ASV Cham became a permanent fixture of the Landesliga, playing for 17 consecutive seasons in it from 1991 to 2008. In 2001, it became one of the many waypoints for continent-hopping goalkeeper Lutz Pfannenstiel, after a stint with Bradford Park Avenue and before signing with Dunedin Technical again. The club's best result in this era was a third place in 2001–02, when it came within three points of second-placed SpVgg Landshut and the right to take part in the Bayernliga promotion round. In 2007, the club briefly signed former Ghanaian international Emmanuel Osei. In 2007–08, the club experienced another disastrous season and finished last in the league, having to drop down to the Bezirksoberliga Oberpfalz for the 2008–09 season with only four wins out of 34 games.

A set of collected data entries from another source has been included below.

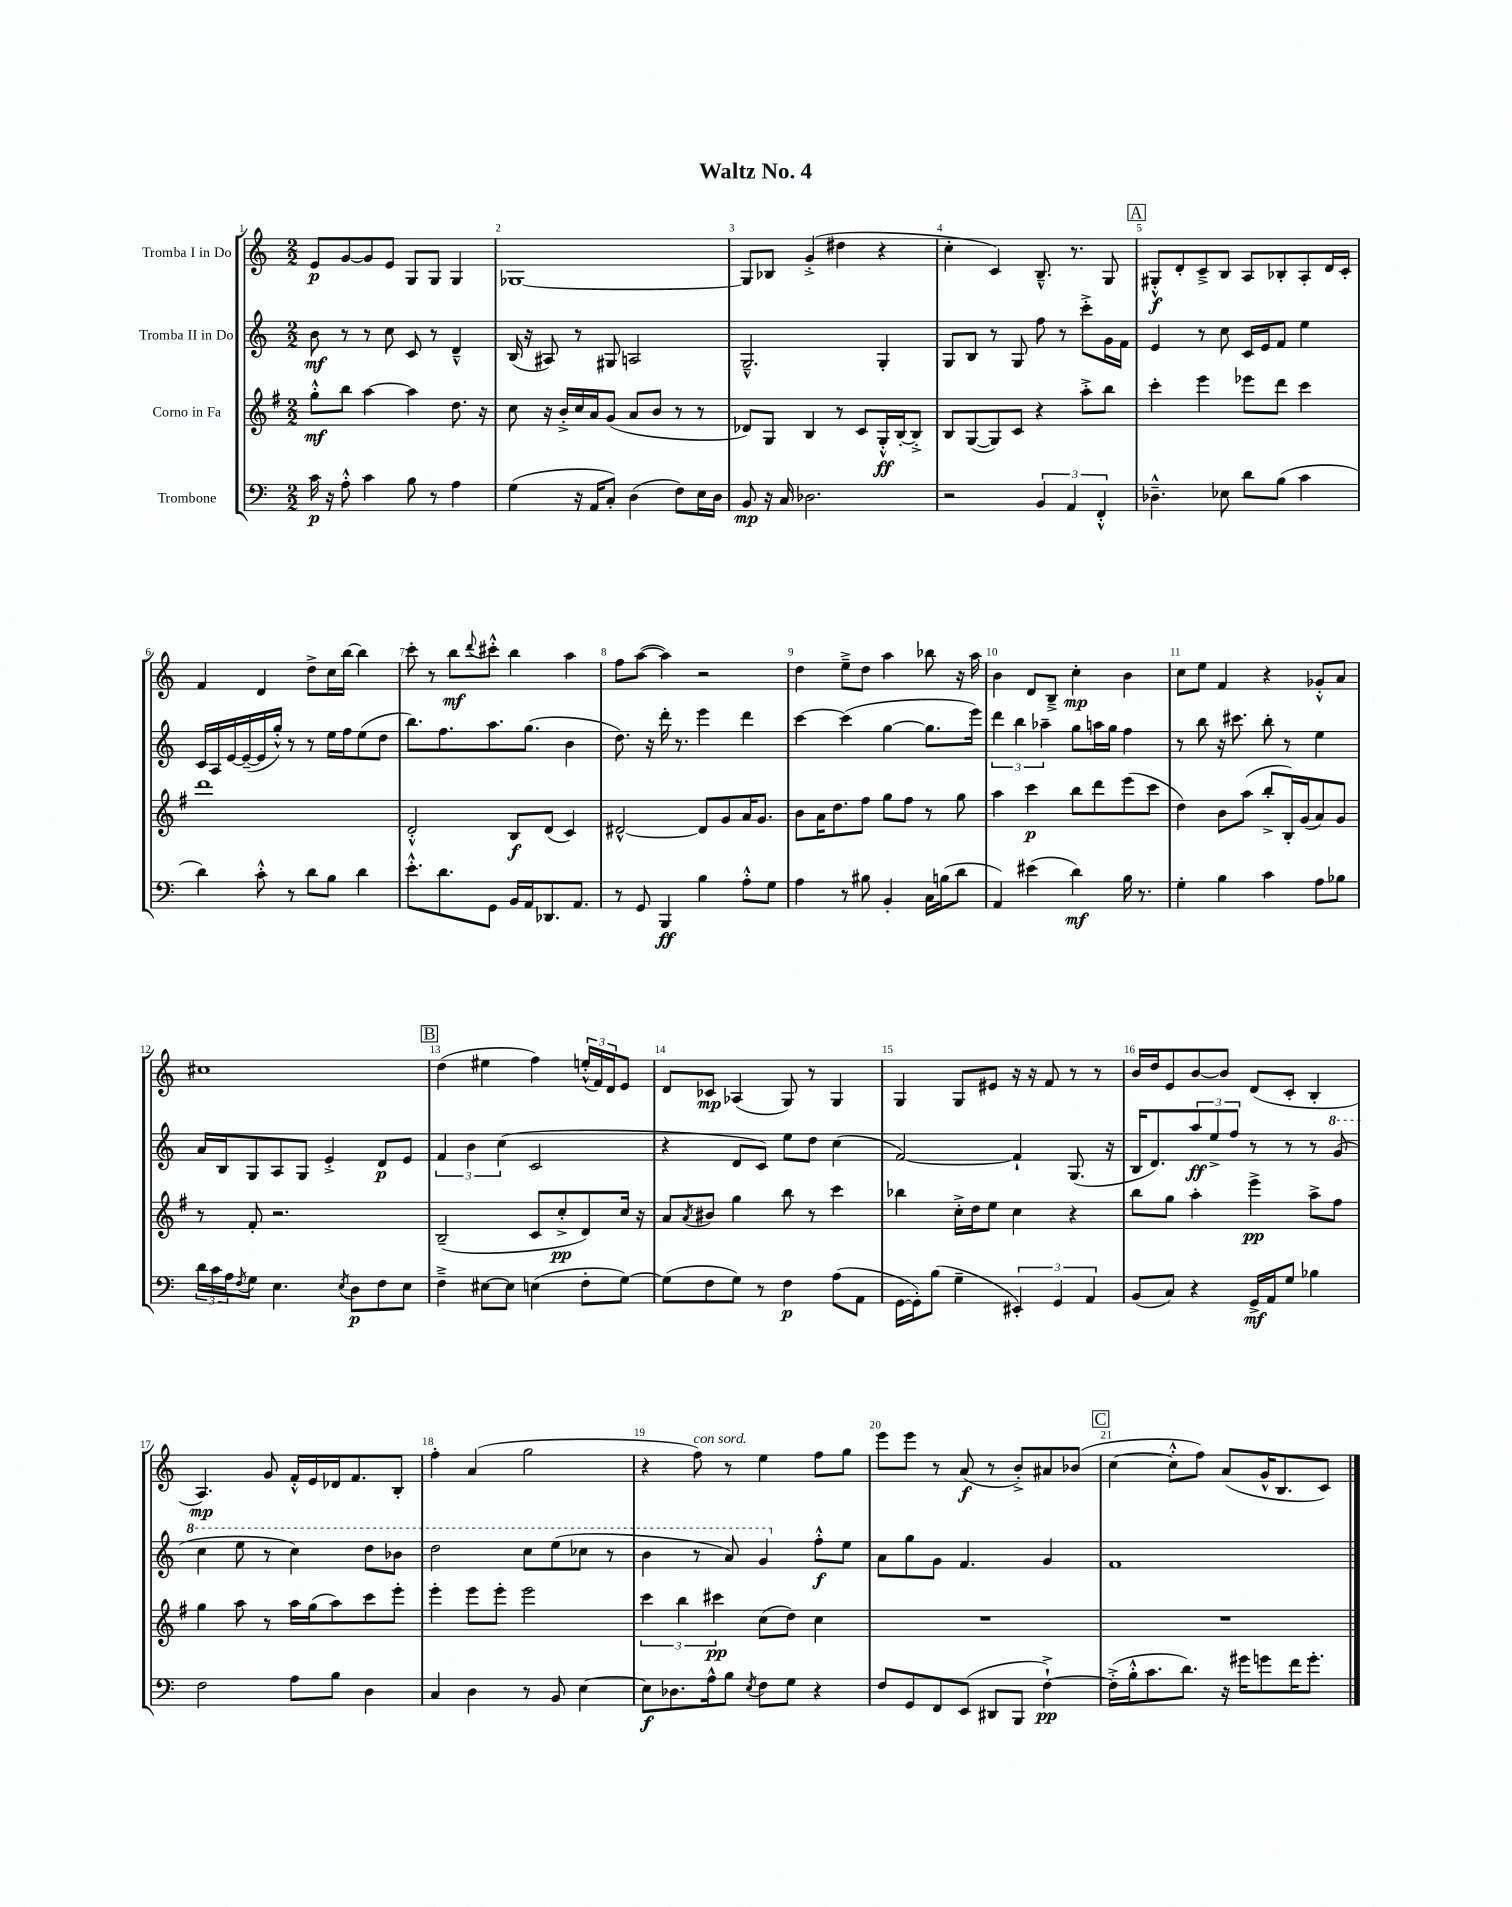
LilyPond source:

\header { title = "Waltz No. 4" }
<<
\new StaffGroup <<
\new Staff = "s0" \with { instrumentName = "Tromba I in Do" } {
    \clef treble \key c \major \numericTimeSignature \time 2/2
    e'8\p g'8~ g'8 e'8 g8 g8 g4 |
    ges1~ |
    ges8 bes8 g'4-.->( dis''4 r4 |
    c''4-. c'4) b8.---^ r8. g8 |
    \mark \markup { \box "A" } gis8-.-^\f d'8-. c'8---> b8 a8 bes8-. a8-. d'16 c'16-. |
    f'4 d'4 d''8-> c''16 b''16~ b''4 |
    c'''8-. r8 b''8\mf \appoggiatura { d'''8 } cis'''8-.-^ b''4 a''4 |
    f''8 a''8~( a''4) r2 |
    d''4 e''8---> d''8 a''4 bes''8 r16 a''16 |
    b'4 d'8 b8---> c''4-.\mp b'4 |
    c''8 e''8 f'4 r4 ges'8-.-^ a'8 |
    cis''1 |
    \mark \markup { \box "B" } d''4( eis''4 f''4) \tuplet 3/2 { e''16-.-^( f'16) d'16 } e'8 |
    d'8 ces'8\mp aes4( g8) r8 g4 |
    g4 g8 eis'8 r16 r16 f'8 r8 r8 |
    b'16 d''16 e'8 b'8~ b'8 d'8( c'8-. b4-. |
    a4.\mp) g'8 f'16-.-^ e'16 des'16 f'8. b8-. |
    f''4-. a'4( g''2 |
    r4 f''8^\markup { \italic "con sord." }) r8 e''4 f''8 g''8 |
    e'''8 e'''8 r8 a'8\f( r8 b'8-.->) ais'8 bes'8( |
    \mark \markup { \box "C" } c''4~ c''8-.-^ f''8) a'8( g'16-^ b8. c'8) \bar "|." |
}
\new Staff = "s1" \with { instrumentName = "Tromba II in Do" } {
    \clef treble \key c \major \numericTimeSignature \time 2/2
    b'8\mf r8 r8 c''8 c'8 r8 d'4---^ |
    b16( r16 ais8) r8 gis8 a2 |
    g2.---^ g4-. |
    g8 b8 r8 g8 f''8 r8 c'''8-.-> g'16 f'16 |
    \mark \markup { \box "A" } e'4 r8 c''8 c'16 e'16 f'8 e''4 |
    c'16 a16 e'16~ e'16~--( e'16 g''16-.-^) r8 r8 e''16 f''16 e''8( d''8 |
    b''8.) f''8. a''8. g''8.( b'4 |
    d''8.) r16 d'''16-. r8. e'''4 d'''4 |
    c'''4~ c'''4( g''4~ g''8. e'''16) |
    \tuplet 3/2 { d'''4 b''4 aes''4-- } g''8 a''16 g''16 f''4 |
    r8 b''8 r16 cis'''8. b''8-. r8 e''4 |
    a'16 b16 g8 a8 g8 e'4-.-> d'8\p e'8 |
    \mark \markup { \box "B" } \tuplet 3/2 { f'4 b'4 c''4( } c'2 |
    r4 d'8 c'8) e''8 d''8 c''4( |
    f'2~) f'4-! g8.( r16 |
    b16 d'8.) \tuplet 3/2 { a''8\ff e''8-> f''8 } r8 r8 r8 \ottava #1 g''8( |
    c'''4 e'''8 r8 c'''4) d'''8 bes''8 |
    d'''2 c'''8 e'''8( ces'''8 r8 |
    b''4 r8 a''8) g''4 \ottava #0 f''8-.-^\f e''8 |
    a'8 g''8 g'8 f'4. g'4 |
    \mark \markup { \box "C" } f'1 \bar "|." |
}
\new Staff = "s2" \with { instrumentName = "Corno in Fa" } {
    \clef treble \key g \major \numericTimeSignature \time 2/2
    g''8-.-^\mf b''8 a''4~ a''4 d''8. r16 |
    c''8 r16 b'16-.-> c''16 a'16 g'8( a'8 b'8 r8 r8 |
    des'8) g8 b4 r8 c'8 g16-.-^\ff b16~-. b8-.-> |
    b8 g8~( g8) c'8 r4 a''8-.-> b''8 |
    \mark \markup { \box "A" } c'''4-. e'''4 ees'''8 d'''8 c'''4 |
    d'''1 |
    d'2-.-^ b8\f d'8( c'4) |
    dis'2~-^ dis'8 g'8 a'16 g'8. |
    b'8 a'16 d''8. fis''8 g''8 fis''8 r8 g''8 |
    a''4 c'''4\p b''8 d'''8 e'''8( c'''8 |
    d''4) b'8 a''8( b''8-.-> b16-.) g'16( a'8) g'8 |
    r8 fis'8-. r2. |
    \mark \markup { \box "B" } b2--( c'8 c''8-.->\pp d'8) c''16 r16 |
    a'8 \acciaccatura { a'8 } bis'8 g''4 b''8 r8 c'''4 |
    bes''4 c''16-.-> d''16 e''8 c''4 r4 |
    b''8 g''8 a''4-. e'''4->\pp a''8-> fis''8 |
    g''4 a''8 r8 a''16 g''16( a''8) c'''8 e'''8-. |
    e'''4-. e'''8 e'''8-. e'''2 |
    \tuplet 3/2 { c'''4 b''4 cis'''4\pp } c''8( d''8) c''4 |
    R1 |
    \mark \markup { \box "C" } R1 \bar "|." |
}
\new Staff = "s3" \with { instrumentName = "Trombone" } {
    \clef bass \key c \major \numericTimeSignature \time 2/2
    c'16\p r16 a8-.-^ c'4 b8 r8 a4 |
    g4( r16 a,16 c8-.) d4( f8) e16 d16 |
    b,8\mp r16 c16 des2. |
    r2 \tuplet 3/2 { b,4 a,4 f,4-.-^ } |
    \mark \markup { \box "A" } des4.---^ ees8 d'8 b8( c'4 |
    d'4) c'8-.-^ r8 d'8 b8 d'4 |
    e'8.-.-^ d'8. g,8 b,16 a,16 des,8. a,8. |
    r8 g,8 b,,4\ff b4 a8-.-^ g8 |
    a4 r8 bis8 b,4-. c16 b16( d'8 |
    a,4) eis'4( d'4\mf) b16 r8. |
    g4-. b4 c'4 a8 bes8 |
    \tuplet 3/2 { d'16 c'16 a16 } \acciaccatura { f8 } g8 e4. \acciaccatura { e8 } d8\p f8 e8 |
    \mark \markup { \box "B" } f4---> eis8~ eis8 e4( f8-. g8~) |
    g8( f8 g8) r8 f4\p a8( a,8 |
    g,16~ g,16-.) b8( g4-- \tuplet 3/2 { eis,4-.) g,4 a,4 } |
    b,8( c8) r4 g,16->\mf a,16 g8 bes4 |
    f2 a8 b8 d4 |
    c4 d4 r8 b,8 e4~ |
    e8\f des8. a16-^ b8 \acciaccatura { e8 } f8 g8 r4 |
    f8 g,8 f,8 e,8( dis,8 b,,8 f4~-!->\pp) |
    \mark \markup { \box "C" } f16-.->( b16-.-^ c'8. d'8.) r16 gis'16 g'8 f'16 g'8.-. \bar "|." |
}
>>
>>
\layout { \context { \Score \override BarNumber.break-visibility = ##(#f #t #t) barNumberVisibility = #all-bar-numbers-visible } }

After three seasons in the Bezirksoberliga ASV won the league and return to the Landesliga. At the end of the 2011–12 season the club qualified for the promotion round to the newly expanded Bayernliga. A first-round loss to Dergah Spor Nürnberg however meant the club would remain in the Landesliga instead. In 2018–19 ASV ended the season in second place and thus entered the promotion round to the Bayernliga again. Against ASV Vach, Cham succeeded with wins in both legs, returning to the Bayernliga after a 55-season absence.

==Honours==
The club's honours:

===League===
- Oberpfalz championship (III)
  - Winners: 1949
- Bezirksoberliga Oberpfalz (V)
  - Champions: (2) 1991, 2011
  - Runners-up: (2) 1989, 2010

==Recent seasons==
The recent season-by-season performance of the club:

| Year | Division | Tier | Position |
| 1999–2000 | Landesliga Bayern-Mitte | V | 14th |
| 2000–01 | Landesliga Bayern-Mitte | 13th |
| 2001–02 | Landesliga Bayern-Mitte | 3rd |
| 2002–03 | Landesliga Bayern-Mitte | 9th |
| 2003–04 | Landesliga Bayern-Mitte | 6th |
| 2004–05 | Landesliga Bayern-Mitte | 12th |
| 2005–06 | Landesliga Bayern-Mitte | 12th |
| 2006–07 | Landesliga Bayern-Mitte | 8th |
| 2007–08 | Landesliga Bayern-Mitte | 18th ↓ |
| 2008–09 | Bezirksoberliga Oberpfalz | VII | 6th |
| 2009–10 | Bezirksoberliga Oberpfalz | 2nd |
| 2010–11 | Bezirksoberliga Oberpfalz | 1st ↑ |
| 2011–12 | Landesliga Bayern-Mitte | VI | 13th |
| 2012–13 | Landesliga Bayern-Mitte | 3rd |
| 2013–14 | Landesliga Bayern-Mitte | 8th |
| 2014–15 | Landesliga Bayern-Mitte | 4th |
| 2015–16 | Landesliga Bayern-Mitte | 5th |
| 2016–17 | Landesliga Bayern-Mitte | 3rd |
| 2017–18 | Landesliga Bayern-Mitte | 4th |
| 2018–19 | Landesliga Bayern-Mitte | 2nd ↑ |
| 2019–21 | Bayernliga Nord | V | 11th |
| 2021–22 | Bayernliga Nord | 13th |
| 2022–23 | Bayernliga Nord |  |

- With the introduction of the Bezirksoberligas in 1988 as the new fifth tier, below the Landesligas, all leagues below dropped one tier. With the introduction of the Regionalligas in 1994 and the 3. Liga in 2008 as the new third tier, below the 2. Bundesliga, all leagues below dropped one tier. With the establishment of the Regionalliga Bayern as the new fourth tier in Bavaria in 2012 the Bayernliga was split into a northern and a southern division, the number of Landesligas expanded from three to five and the Bezirksoberligas abolished. All leagues from the Bezirksligas onwards were elevated one tier.
- The 2020–21 Bavarian football season was cancelled due to the COVID-19 pandemic in Germany, and the original 2019–20 season was extended until the spring of 2021.